Thursday, November 13, 2014

Veronika with a K

StonewallAGAIN's Bisexual liaison, Br. Michael C. Oboza (ret) knows the one and only Veronika Boundless, Trans Lesbian activist. For years, she always reminded him... "I am Veronika with a K...." Oboza was honored to interview her for StonewallAGAIN.

"It would have been around 1989. I was about 10 years old," Boundless remembers, "I told my mother, a evangelical christian, that I was a girl. She didn't respond well. For years, I repressed all memory of the events that followed as well as my gender identity."

"In my early 20's, I had the Internet which made a lot of information about trans people readily available. But I was uncertain," Boundless shares, "Because most of the trans people I read about were apparently straight and femme. It was not until 2004-not long after I had become a queer rights activist and having face-to-face interactions with trans people for a first time-that I started identifying as trans."

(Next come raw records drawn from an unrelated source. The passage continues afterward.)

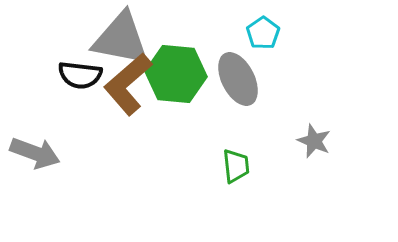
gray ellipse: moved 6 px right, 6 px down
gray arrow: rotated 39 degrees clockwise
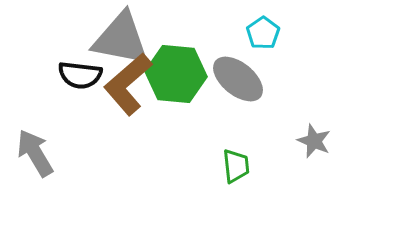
gray ellipse: rotated 24 degrees counterclockwise
gray arrow: rotated 141 degrees counterclockwise
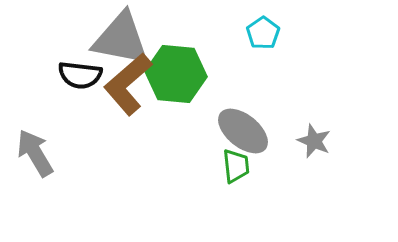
gray ellipse: moved 5 px right, 52 px down
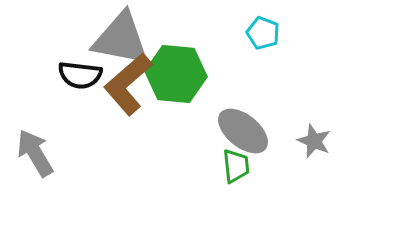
cyan pentagon: rotated 16 degrees counterclockwise
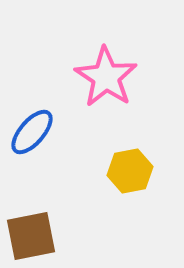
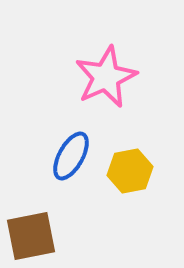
pink star: rotated 14 degrees clockwise
blue ellipse: moved 39 px right, 24 px down; rotated 12 degrees counterclockwise
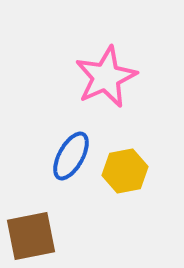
yellow hexagon: moved 5 px left
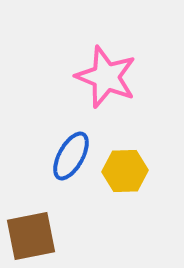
pink star: rotated 26 degrees counterclockwise
yellow hexagon: rotated 9 degrees clockwise
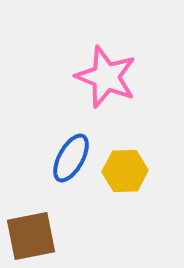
blue ellipse: moved 2 px down
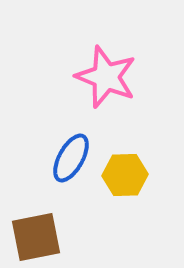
yellow hexagon: moved 4 px down
brown square: moved 5 px right, 1 px down
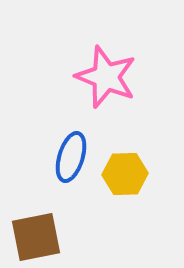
blue ellipse: moved 1 px up; rotated 12 degrees counterclockwise
yellow hexagon: moved 1 px up
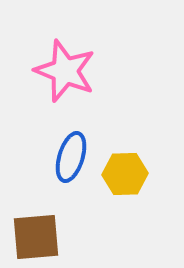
pink star: moved 41 px left, 6 px up
brown square: rotated 6 degrees clockwise
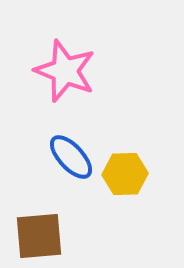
blue ellipse: rotated 60 degrees counterclockwise
brown square: moved 3 px right, 1 px up
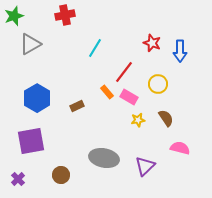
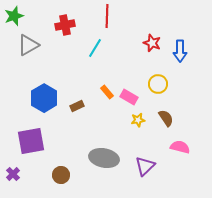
red cross: moved 10 px down
gray triangle: moved 2 px left, 1 px down
red line: moved 17 px left, 56 px up; rotated 35 degrees counterclockwise
blue hexagon: moved 7 px right
pink semicircle: moved 1 px up
purple cross: moved 5 px left, 5 px up
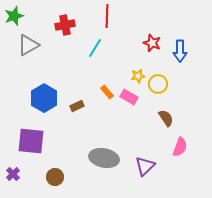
yellow star: moved 44 px up
purple square: rotated 16 degrees clockwise
pink semicircle: rotated 96 degrees clockwise
brown circle: moved 6 px left, 2 px down
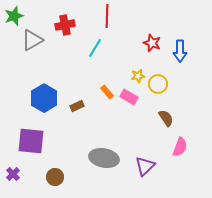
gray triangle: moved 4 px right, 5 px up
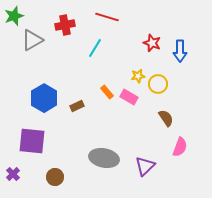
red line: moved 1 px down; rotated 75 degrees counterclockwise
purple square: moved 1 px right
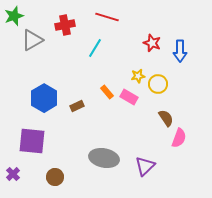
pink semicircle: moved 1 px left, 9 px up
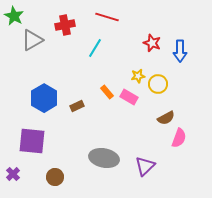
green star: rotated 24 degrees counterclockwise
brown semicircle: rotated 96 degrees clockwise
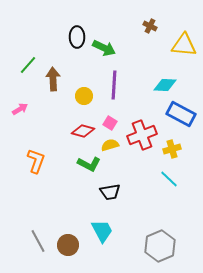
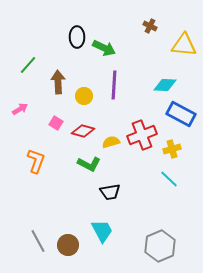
brown arrow: moved 5 px right, 3 px down
pink square: moved 54 px left
yellow semicircle: moved 1 px right, 3 px up
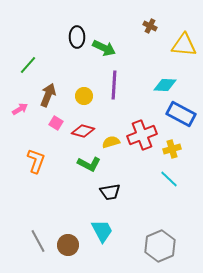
brown arrow: moved 10 px left, 13 px down; rotated 25 degrees clockwise
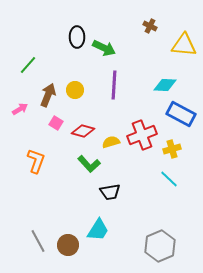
yellow circle: moved 9 px left, 6 px up
green L-shape: rotated 20 degrees clockwise
cyan trapezoid: moved 4 px left, 1 px up; rotated 60 degrees clockwise
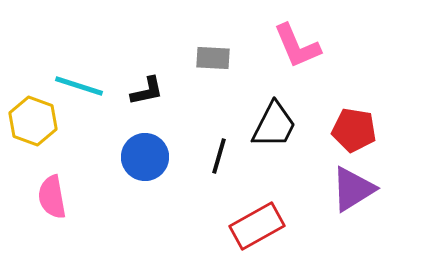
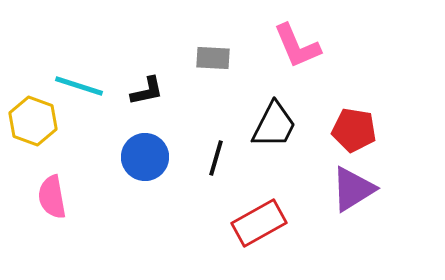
black line: moved 3 px left, 2 px down
red rectangle: moved 2 px right, 3 px up
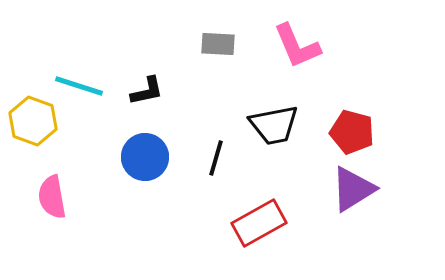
gray rectangle: moved 5 px right, 14 px up
black trapezoid: rotated 52 degrees clockwise
red pentagon: moved 2 px left, 2 px down; rotated 6 degrees clockwise
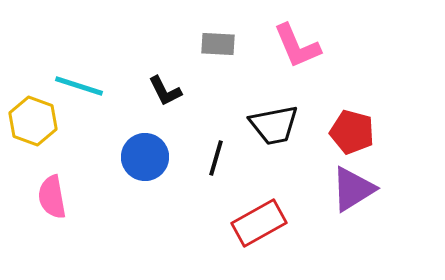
black L-shape: moved 18 px right; rotated 75 degrees clockwise
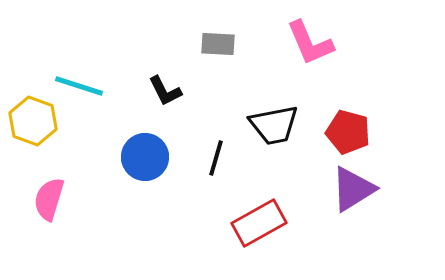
pink L-shape: moved 13 px right, 3 px up
red pentagon: moved 4 px left
pink semicircle: moved 3 px left, 2 px down; rotated 27 degrees clockwise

"I didn't really figure out my sexual orientation until 2009," Boundless reflects, "I was reading the incomparable Emi Koyama's "Whose Feminism is it Anyway" ...Something clicked and I said to myself, "I am a woman. And I must be a dyke too." 

The following is a brief summary of something Boundless experienced during her many years as a Queer rights activist that may help empower someone else to never give up or give in to anyone else's judgement of you. After all, according to Boundless, "we will be facing an uphill battle" and she "does not imagine that anything will change if we do not talk about it." 

"In 2009, I started organizing with The Chicago Dyke March Collective (CDMC) when a cis woman violated my privacy..." Regarding "as long as I do not expect equal time with cis women. As long as I do not make too much noise if a cis woman violates my boundaries. As long as I do not take up too much space."

"To this day, I cannot enter queer and trans activist spaces in Chicago without being wary," Boundless explains, "Our community is very inclusive- inclusive of people who violate trans women's boundaries. But it has a long way to go before it can offer trans women spaces where we feel safe."